WL#4596: Plugins: a plugin may be mandatory or optional

Affects: Server-7.x   —   Status: Un-Assigned

This worklog task was created as a result of discussion in BUG#19027 "MySQL 5.0
starts even with Fatal InnoDB errors".

A plugin may be required in one installation, and optional in another. 
It should be possible to configure that.

Possible solutions:

1) Configuration in plugin description.

Extend the plugin interface, in particular, the plugin description, with
a new member is_mandatory={TRUE/FALSE}.
 The service interface would be responsible for loading and unloading
plugins. The 'is_mandatory' property should not be part of a plugin interface,
but of a plugin-management interface since each isolated plugin should not have
to carry the burden of knowing the entire surrounding architecture. The
_internal_ plugin structure could of course benefit from a variable indicating
what the management system should do with it.
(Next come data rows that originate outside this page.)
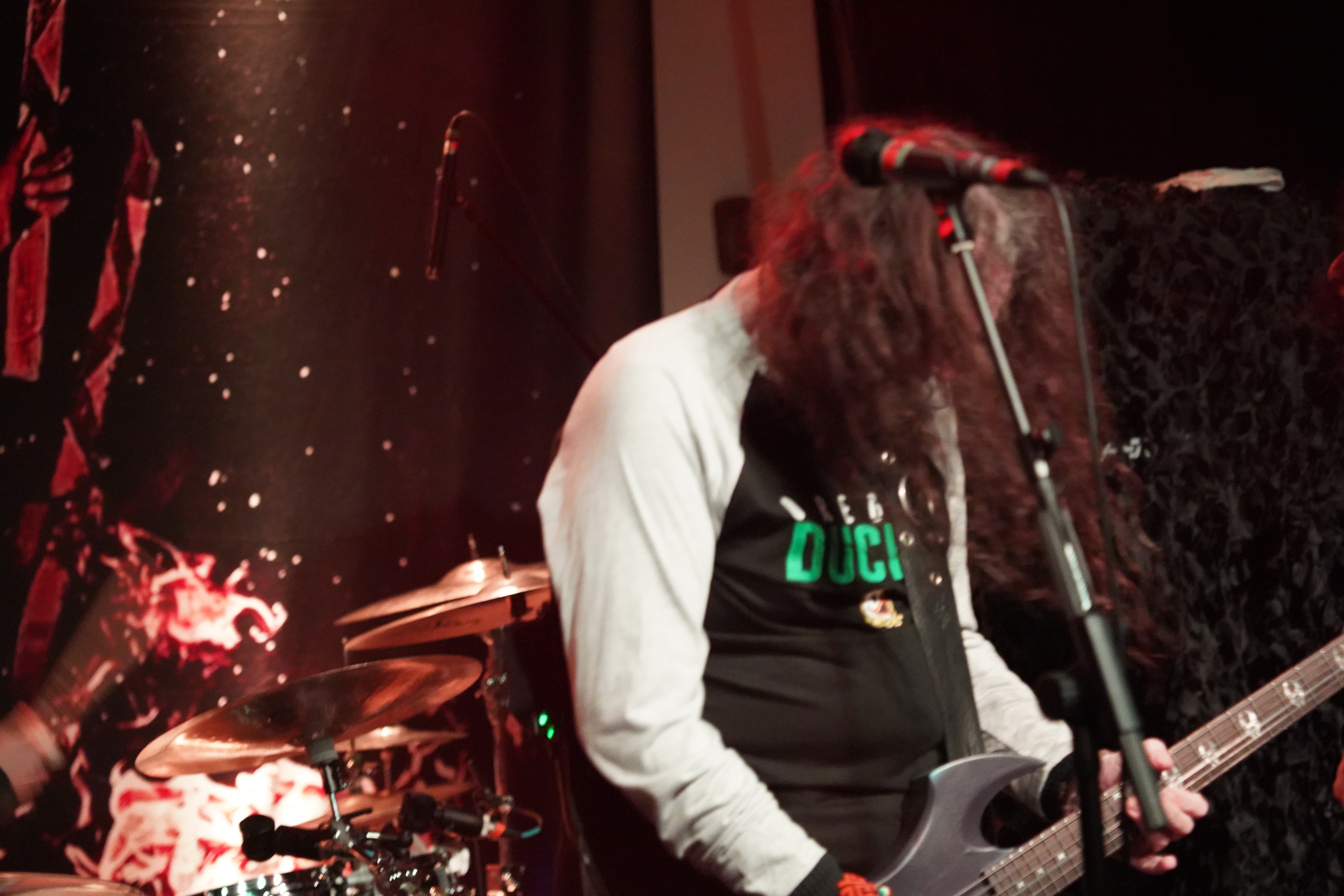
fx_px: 3920
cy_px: 448
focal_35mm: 105
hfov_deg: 19.5
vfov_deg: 13.0
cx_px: 672
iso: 12800
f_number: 4
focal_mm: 105
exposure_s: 1/50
2) Extend semantics of --enable-, --disable, and --loose in the option
files.

--enable means mandatory
--loose-enable means optional.
The default is --loose-enable.

Since some plugins (e.g. InnoDB) have historically been mandatory,
we should be careful to not break the backward compatibility when 
introducing the change. If we do decide to break the backward compatibility,
it should be done in a major version only, with proper documentation
warning and an entry in the upgrade procedure.

 To accommodate backward compatibility I think BUG#19027 should be
solved by hard coded directives on how to handle InnoDB SE and this should be
considered a temporary solution until the service API is installed. Using the
service API suitable plugin loading dependencies could be configured.

One issue in bug 19027 is that applications using the database assumes that the
meta data is durable and is present when the server is online. The lack of
durability is addressed in WL#2760. Example: If a SE plugin fails to load the
client applications should not be able to operate on the corresponding objects
because the 'super database' would not allow it, ie the objects are "offline".

Creating a language of command line options and settings will not scale and
doesn't help our goal of creating a modular environment. There will of course
always be exceptions to any strategy, but in this case we should simply follow
the strategy before introducing exceptions.